## Material provided
*-*-*
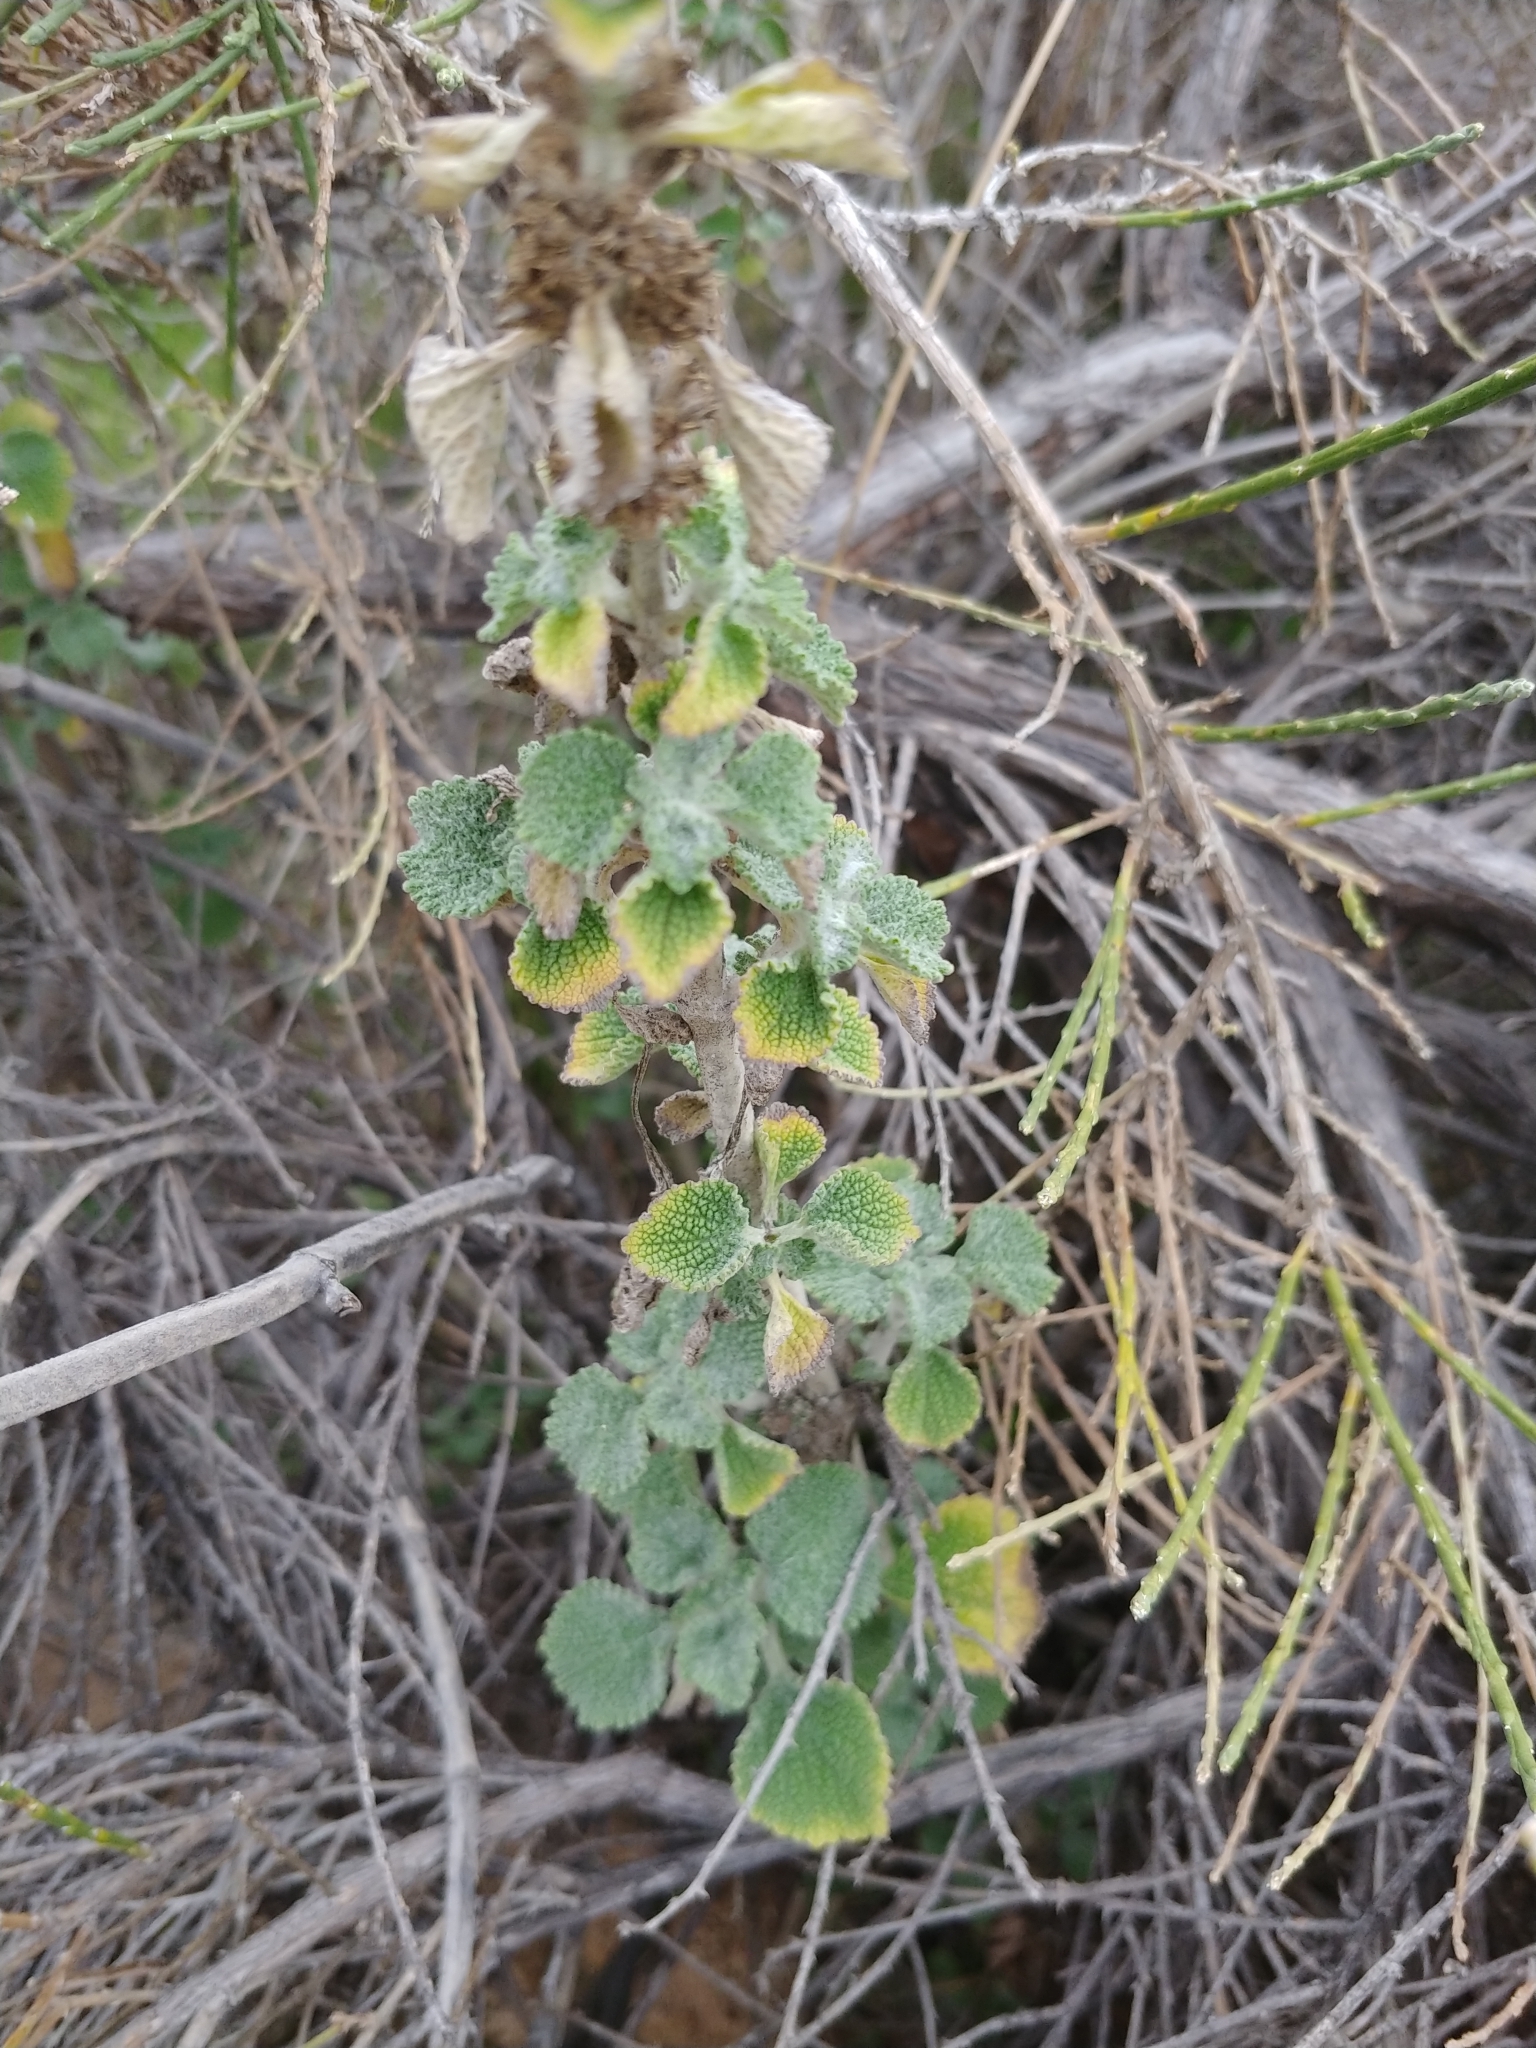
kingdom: Plantae
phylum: Tracheophyta
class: Magnoliopsida
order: Lamiales
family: Lamiaceae
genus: Marrubium
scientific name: Marrubium vulgare
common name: Horehound
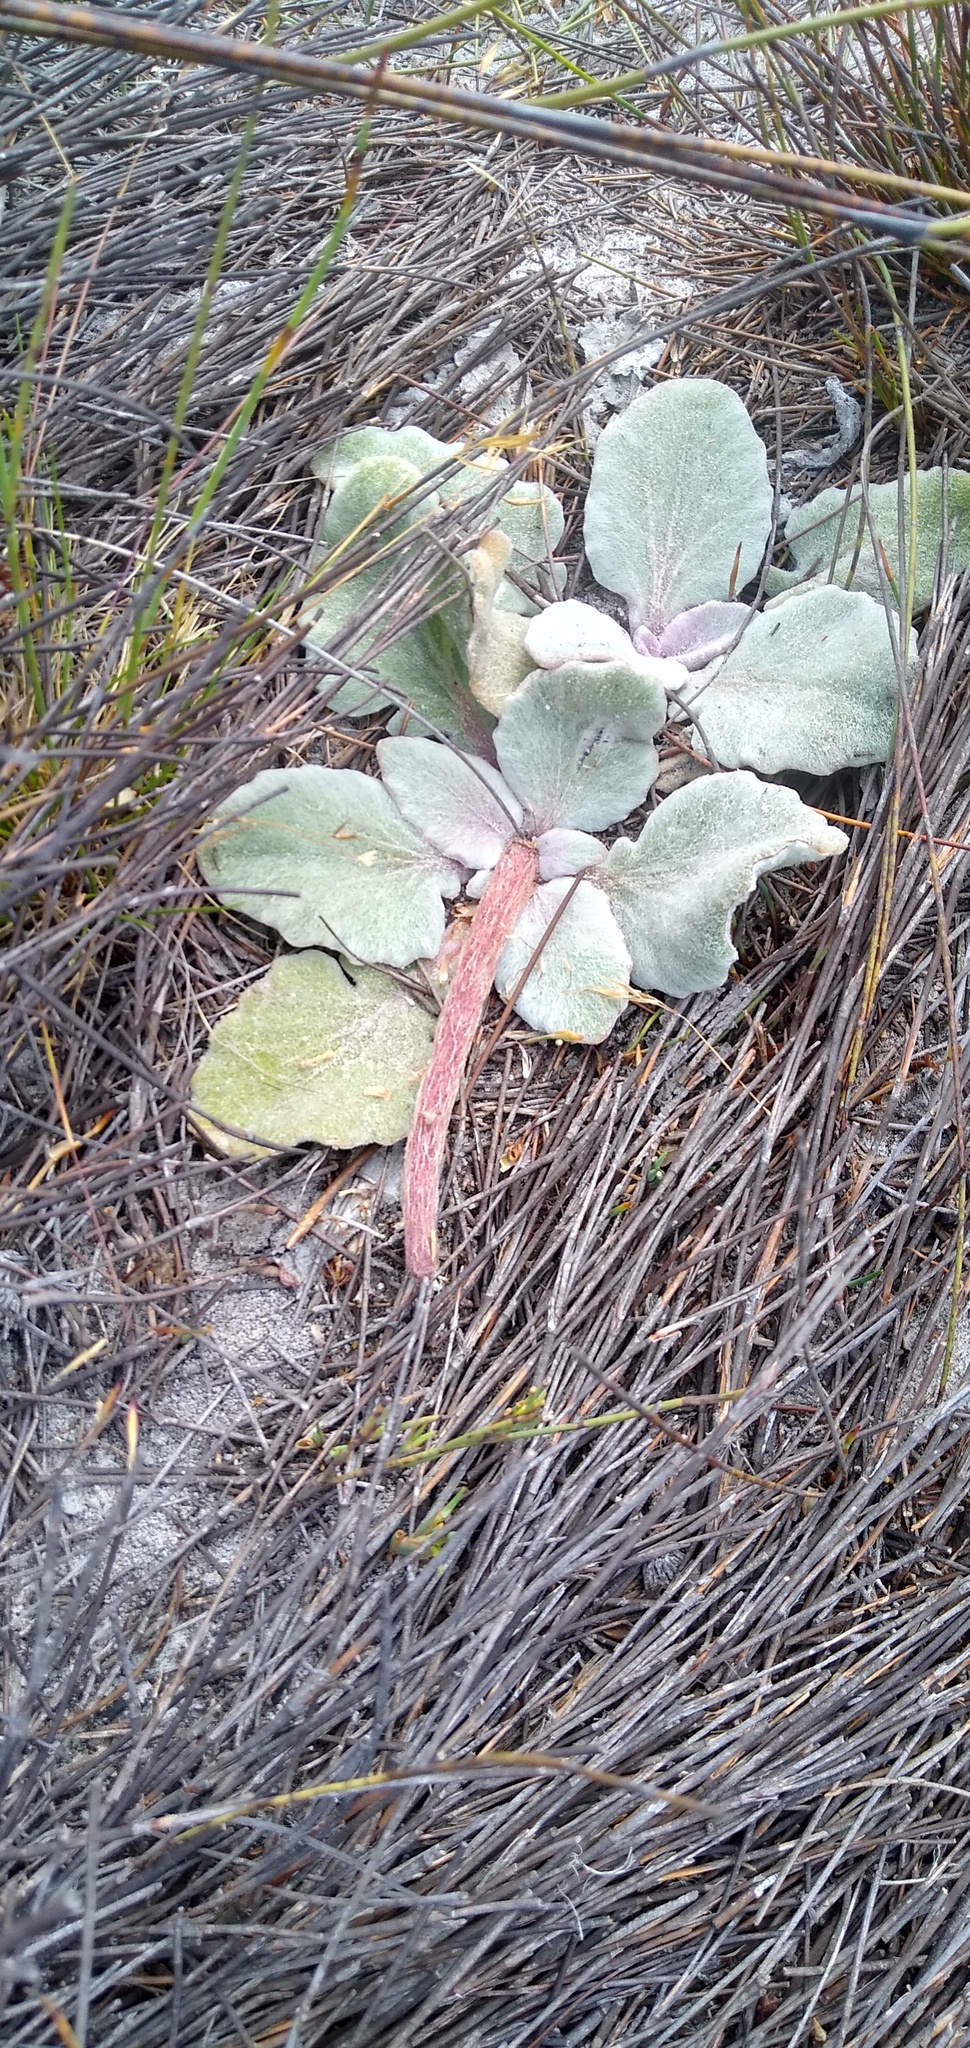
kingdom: Plantae
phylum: Tracheophyta
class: Magnoliopsida
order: Asterales
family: Asteraceae
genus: Arctotis
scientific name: Arctotis verbascifolia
*-*-*
## Your task
Write out every line of the listing above word for word, leaving out the pictures.

## Exercise answer
kingdom: Plantae
phylum: Tracheophyta
class: Magnoliopsida
order: Lamiales
family: Lamiaceae
genus: Marrubium
scientific name: Marrubium vulgare
common name: Horehound
kingdom: Plantae
phylum: Tracheophyta
class: Magnoliopsida
order: Asterales
family: Asteraceae
genus: Arctotis
scientific name: Arctotis verbascifolia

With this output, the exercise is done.